# [EXERCISE BRIEF]
Could you set down the records below exactly as they are, with no pictures?

# # # # #

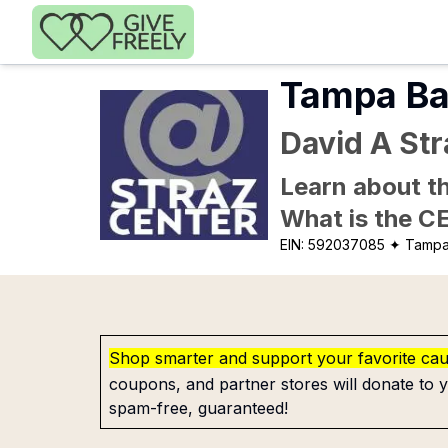
Skip to main content
Tampa Ba
David A Str
Learn about th
What is the C
EIN:
592037085
✦ Tampa
Shop smarter and support your favorite ca
coupons, and partner stores will donate to y
spam-free, guaranteed!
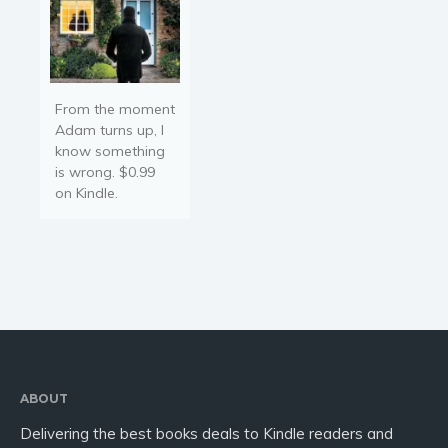
From the moment
Adam turns up, I
know something
is wrong. $0.99
on Kindle.
ABOUT
Delivering the best books deals to Kindle readers and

# # # # #

# [RESPONSE]
Skip to main content
Tampa Ba
David A Str
Learn about th
What is the C
EIN:
592037085
✦ Tampa
Shop smarter and support your favorite ca
coupons, and partner stores will donate to y
spam-free, guaranteed!
From the moment
Adam turns up, I
know something
is wrong. $0.99
on Kindle.
ABOUT
Delivering the best books deals to Kindle readers and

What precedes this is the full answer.